I think we are basically set here. I left some minor comments, all but the Input alloca question and the deleted file are not worth a new round of review, I just want confirmation on those two points.
llvm/lib/Frontend/OpenMP/OMPIRBuilder.cpp | ||
---|---|---|
188 | If this flag is not set there should not be any instructions, right? If so, we should add an assertion for that. Style: | |
llvm/lib/Transforms/IPO/OpenMPOpt.cpp | ||
641 | Add a comment describing what this is doing on a high-level. | |
673 | Conversion to pointer happens in the IRBuilder (after D92189 landed). This means we can omit the input alloca stuff below, right? | |
796 | Range loop :) | |
802 | We usually recommend to compute the end iterator only once. | |
903 | Add some comment explaining what this is doing on a high-level. | |
923 | A lot of heuristics could be used until we have an AAOpenMPRuntimeCalls attribute that determines if a call can result in an OpenMP runtime call. | |
925–926 | If BB->end() stays the same capture it; It = .., End = ...; It != End | |
933 | Reverse the order ("early exits") to reduce indention: ` if terminator ... if !call ... call handling. | |
991 | Can we make a helper for this, pass he OMPRTL kind and it does the 3 steps. | |
llvm/test/Transforms/OpenMP/parallel_region_merging_legacy_pm.ll | ||
412 | Why was this file deleted? |
Updated for comments.
llvm/lib/Transforms/IPO/OpenMPOpt.cpp | ||
---|---|---|
673 | That's correct. Removed. | |
923 | Makes sense. Updated to accept any intrinsic call as mergable. | |
llvm/test/Transforms/OpenMP/parallel_region_merging_legacy_pm.ll | ||
412 | There were different test files for the legacy and the new PMs because of them processing changes in the CG in opposite order, so function names for outlined functions wouldn't match. This has been resolved in D90566, |
I Left some more comments that can be addressed before the commit. Otherwise LGTM.

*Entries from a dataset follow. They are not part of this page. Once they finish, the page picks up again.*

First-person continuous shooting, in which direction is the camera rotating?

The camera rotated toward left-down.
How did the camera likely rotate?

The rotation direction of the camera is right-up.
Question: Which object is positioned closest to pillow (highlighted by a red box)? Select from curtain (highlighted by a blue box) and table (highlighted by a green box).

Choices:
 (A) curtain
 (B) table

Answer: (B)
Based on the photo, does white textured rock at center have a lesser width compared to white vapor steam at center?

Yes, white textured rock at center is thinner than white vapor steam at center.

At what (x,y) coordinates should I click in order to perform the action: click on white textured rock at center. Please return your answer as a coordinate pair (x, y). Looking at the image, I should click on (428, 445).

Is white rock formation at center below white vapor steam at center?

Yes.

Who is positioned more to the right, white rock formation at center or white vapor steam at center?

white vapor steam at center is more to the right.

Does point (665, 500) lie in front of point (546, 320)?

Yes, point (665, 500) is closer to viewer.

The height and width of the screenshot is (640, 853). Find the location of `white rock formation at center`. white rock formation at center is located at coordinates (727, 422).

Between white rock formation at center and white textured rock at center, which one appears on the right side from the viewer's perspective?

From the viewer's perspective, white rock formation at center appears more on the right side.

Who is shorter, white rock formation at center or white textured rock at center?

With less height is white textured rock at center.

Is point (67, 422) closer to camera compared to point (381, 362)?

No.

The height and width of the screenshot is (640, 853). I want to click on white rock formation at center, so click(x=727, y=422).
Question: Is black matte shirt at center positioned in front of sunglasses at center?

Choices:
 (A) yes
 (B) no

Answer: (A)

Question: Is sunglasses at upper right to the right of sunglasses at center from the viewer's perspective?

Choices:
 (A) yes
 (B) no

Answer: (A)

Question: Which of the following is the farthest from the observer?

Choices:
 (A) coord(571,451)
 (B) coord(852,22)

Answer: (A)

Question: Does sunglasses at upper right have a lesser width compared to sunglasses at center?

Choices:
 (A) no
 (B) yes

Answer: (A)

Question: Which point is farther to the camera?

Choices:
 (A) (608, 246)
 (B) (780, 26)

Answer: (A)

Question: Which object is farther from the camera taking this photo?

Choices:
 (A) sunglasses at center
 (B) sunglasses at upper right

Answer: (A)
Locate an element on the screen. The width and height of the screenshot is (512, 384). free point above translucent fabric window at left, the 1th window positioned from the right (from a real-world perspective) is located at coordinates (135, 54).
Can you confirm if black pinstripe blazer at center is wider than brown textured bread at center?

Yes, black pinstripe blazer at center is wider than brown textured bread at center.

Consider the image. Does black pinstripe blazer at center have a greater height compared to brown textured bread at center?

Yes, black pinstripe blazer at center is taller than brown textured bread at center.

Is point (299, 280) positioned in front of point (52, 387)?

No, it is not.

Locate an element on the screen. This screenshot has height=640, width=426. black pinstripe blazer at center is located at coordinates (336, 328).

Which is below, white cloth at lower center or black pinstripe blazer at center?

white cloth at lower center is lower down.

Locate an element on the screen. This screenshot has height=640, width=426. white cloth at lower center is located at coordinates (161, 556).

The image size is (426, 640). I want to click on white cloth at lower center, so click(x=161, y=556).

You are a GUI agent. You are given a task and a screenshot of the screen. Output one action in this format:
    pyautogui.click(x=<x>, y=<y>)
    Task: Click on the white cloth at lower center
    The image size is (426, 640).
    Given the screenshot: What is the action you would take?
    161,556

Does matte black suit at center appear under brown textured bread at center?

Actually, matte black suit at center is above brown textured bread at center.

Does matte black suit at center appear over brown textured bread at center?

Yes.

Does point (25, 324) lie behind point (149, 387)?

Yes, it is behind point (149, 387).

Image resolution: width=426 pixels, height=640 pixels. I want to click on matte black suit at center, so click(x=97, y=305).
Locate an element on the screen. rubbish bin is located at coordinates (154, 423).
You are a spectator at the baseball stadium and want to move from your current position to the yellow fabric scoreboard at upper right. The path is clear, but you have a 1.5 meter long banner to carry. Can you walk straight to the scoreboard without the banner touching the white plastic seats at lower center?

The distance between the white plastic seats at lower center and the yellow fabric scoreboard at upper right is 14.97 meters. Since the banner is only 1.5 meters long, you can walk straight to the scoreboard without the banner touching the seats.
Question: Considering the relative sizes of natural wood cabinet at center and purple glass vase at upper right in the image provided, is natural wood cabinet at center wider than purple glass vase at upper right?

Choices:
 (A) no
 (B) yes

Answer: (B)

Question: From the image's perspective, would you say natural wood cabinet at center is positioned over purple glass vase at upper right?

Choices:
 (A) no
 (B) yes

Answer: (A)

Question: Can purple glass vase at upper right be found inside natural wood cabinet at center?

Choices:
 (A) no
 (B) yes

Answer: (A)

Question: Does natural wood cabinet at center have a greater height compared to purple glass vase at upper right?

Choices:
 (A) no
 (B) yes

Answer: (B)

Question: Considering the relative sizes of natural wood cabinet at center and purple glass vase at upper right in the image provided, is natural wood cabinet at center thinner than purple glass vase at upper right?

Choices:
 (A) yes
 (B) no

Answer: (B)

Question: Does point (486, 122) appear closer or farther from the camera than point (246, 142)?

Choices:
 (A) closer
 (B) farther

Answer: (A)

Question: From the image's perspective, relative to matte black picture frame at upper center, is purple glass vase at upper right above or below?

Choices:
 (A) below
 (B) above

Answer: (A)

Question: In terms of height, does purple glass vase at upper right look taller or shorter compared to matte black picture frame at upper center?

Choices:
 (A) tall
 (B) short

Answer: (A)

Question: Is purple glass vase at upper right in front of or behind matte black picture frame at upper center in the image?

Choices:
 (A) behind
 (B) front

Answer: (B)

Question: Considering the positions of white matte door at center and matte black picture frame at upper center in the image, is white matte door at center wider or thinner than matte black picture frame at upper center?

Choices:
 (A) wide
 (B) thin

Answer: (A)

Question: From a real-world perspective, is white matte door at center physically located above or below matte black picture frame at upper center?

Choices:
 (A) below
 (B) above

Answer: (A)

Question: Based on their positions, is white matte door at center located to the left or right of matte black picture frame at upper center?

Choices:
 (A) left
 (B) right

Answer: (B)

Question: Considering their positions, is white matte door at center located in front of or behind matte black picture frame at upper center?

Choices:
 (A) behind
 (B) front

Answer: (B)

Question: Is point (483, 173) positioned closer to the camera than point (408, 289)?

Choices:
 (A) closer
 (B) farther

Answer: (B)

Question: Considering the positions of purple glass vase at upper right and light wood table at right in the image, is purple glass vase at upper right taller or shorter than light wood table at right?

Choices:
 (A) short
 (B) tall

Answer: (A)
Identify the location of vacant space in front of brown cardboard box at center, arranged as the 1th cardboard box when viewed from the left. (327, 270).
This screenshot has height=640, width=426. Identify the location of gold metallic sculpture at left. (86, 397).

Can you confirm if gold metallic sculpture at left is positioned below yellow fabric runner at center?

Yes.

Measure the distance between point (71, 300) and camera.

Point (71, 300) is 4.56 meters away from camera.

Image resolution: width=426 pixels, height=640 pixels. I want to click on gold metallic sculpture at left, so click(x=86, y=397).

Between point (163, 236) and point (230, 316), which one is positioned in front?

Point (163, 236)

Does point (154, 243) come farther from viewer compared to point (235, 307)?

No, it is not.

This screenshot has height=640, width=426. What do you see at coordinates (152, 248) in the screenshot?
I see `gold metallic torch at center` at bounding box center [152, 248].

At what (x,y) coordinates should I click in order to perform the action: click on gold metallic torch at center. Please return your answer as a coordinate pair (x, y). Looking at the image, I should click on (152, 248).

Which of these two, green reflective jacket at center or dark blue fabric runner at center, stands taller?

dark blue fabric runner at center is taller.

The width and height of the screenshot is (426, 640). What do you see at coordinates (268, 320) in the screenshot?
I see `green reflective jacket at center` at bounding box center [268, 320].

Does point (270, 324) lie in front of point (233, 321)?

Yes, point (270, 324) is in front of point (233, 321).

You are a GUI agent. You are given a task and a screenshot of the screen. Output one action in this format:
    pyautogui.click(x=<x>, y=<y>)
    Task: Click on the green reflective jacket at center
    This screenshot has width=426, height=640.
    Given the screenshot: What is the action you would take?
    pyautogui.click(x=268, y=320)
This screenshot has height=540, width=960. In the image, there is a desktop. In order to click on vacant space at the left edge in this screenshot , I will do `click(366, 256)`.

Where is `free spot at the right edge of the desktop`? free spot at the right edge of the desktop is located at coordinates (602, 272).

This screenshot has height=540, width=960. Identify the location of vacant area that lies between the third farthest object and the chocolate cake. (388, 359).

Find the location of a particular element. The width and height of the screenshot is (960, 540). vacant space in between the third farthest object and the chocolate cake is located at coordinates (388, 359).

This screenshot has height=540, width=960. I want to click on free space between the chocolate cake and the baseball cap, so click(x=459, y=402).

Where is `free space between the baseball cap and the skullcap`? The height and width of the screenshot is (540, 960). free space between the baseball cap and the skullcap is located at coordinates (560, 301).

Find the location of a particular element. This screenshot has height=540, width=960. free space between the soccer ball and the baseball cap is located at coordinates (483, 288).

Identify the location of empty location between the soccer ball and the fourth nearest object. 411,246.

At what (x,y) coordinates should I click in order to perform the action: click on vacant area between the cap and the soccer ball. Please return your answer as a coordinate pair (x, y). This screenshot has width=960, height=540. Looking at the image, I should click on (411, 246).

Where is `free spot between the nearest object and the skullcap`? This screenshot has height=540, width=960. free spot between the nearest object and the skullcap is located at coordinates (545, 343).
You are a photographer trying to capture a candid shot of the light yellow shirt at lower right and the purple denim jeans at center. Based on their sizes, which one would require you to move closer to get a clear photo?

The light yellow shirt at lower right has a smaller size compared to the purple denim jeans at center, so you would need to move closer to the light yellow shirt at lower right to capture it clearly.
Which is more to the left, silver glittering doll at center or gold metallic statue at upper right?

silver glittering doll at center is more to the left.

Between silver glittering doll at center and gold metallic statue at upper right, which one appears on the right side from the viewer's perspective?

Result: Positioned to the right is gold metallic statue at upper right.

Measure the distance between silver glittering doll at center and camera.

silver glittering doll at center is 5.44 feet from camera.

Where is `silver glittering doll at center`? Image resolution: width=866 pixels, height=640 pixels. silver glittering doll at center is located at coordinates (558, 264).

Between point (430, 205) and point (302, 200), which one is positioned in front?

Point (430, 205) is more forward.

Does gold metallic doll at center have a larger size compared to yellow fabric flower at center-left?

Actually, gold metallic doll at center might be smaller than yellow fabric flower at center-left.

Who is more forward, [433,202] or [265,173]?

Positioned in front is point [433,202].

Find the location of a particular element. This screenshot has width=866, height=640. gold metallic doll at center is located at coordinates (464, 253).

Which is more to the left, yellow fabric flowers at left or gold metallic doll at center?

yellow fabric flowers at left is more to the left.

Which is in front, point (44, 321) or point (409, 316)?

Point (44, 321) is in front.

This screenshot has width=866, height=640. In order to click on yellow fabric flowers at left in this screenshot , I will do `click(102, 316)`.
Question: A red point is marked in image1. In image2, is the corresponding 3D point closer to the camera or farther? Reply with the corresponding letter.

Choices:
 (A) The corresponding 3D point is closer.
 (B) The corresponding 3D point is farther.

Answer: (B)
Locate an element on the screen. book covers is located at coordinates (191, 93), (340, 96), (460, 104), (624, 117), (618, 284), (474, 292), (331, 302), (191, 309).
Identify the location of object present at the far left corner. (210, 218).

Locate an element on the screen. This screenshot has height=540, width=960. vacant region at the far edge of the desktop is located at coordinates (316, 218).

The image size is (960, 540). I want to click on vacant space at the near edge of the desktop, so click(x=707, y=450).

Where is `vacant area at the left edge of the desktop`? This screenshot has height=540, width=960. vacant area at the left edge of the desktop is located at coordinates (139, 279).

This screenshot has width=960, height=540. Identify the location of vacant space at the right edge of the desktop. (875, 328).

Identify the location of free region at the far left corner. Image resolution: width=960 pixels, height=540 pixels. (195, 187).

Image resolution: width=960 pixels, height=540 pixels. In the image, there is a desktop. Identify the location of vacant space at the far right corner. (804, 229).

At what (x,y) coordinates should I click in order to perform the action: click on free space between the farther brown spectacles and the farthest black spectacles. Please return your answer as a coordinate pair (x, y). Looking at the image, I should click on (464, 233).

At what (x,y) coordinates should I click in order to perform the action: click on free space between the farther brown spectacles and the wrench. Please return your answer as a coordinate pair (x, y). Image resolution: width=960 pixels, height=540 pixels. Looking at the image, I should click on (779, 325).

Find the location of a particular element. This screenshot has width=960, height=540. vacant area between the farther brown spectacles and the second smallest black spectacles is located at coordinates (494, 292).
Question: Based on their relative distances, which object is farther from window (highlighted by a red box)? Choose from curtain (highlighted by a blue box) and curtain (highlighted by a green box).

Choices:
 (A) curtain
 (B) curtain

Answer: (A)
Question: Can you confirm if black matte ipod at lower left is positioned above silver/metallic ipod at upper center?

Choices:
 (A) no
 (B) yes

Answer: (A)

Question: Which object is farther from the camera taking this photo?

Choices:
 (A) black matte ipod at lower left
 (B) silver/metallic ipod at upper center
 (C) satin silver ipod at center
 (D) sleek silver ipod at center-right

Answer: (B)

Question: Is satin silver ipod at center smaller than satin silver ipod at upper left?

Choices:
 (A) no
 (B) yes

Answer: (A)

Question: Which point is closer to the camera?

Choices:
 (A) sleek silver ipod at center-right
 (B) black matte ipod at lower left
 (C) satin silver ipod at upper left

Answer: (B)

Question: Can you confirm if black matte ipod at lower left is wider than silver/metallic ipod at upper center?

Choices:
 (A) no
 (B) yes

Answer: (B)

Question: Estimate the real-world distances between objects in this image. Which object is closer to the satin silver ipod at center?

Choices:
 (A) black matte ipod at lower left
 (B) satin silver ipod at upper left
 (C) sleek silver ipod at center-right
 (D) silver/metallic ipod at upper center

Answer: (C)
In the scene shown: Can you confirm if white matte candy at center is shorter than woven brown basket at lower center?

llvm/lib/Transforms/IPO/OpenMPOpt.cpp | ||
---|---|---|
691 | If you just want the users of instructions in SeqStartBB outside of that BB we don't need the extractor logic which probably does a lot more than we need. If you agree, maybe something like this: for (Instruction &I : *SeqStartBB) { SmallPtrSet<Instruction *, 4> OutsideUsers; for (User &Usr : I.users()) { Instruction &UsrI = *cast<Instruction>(Usr); if (UsrI.getParent() != SeqStartBB) OutsideUsers.insert(&UsrI); } if (OutsideUsers.empty()) continue; // Do the stuff as below. } | |
917 | Early exit: if (!isa<Call>) return true; | |
920 | if (!CalledFunction) return false; | |
926 | const auto &RFI : | |
949 | Nit: pre-increment everywhere above: ++It |
If this flag is not set there should not be any instructions, right? If so, we should add an assertion for that.
Style:
I would not use the iterators as you never actually reach the end() anyway. while (true) { I = BB.front(); or while(BB.size() > 1) {... or something.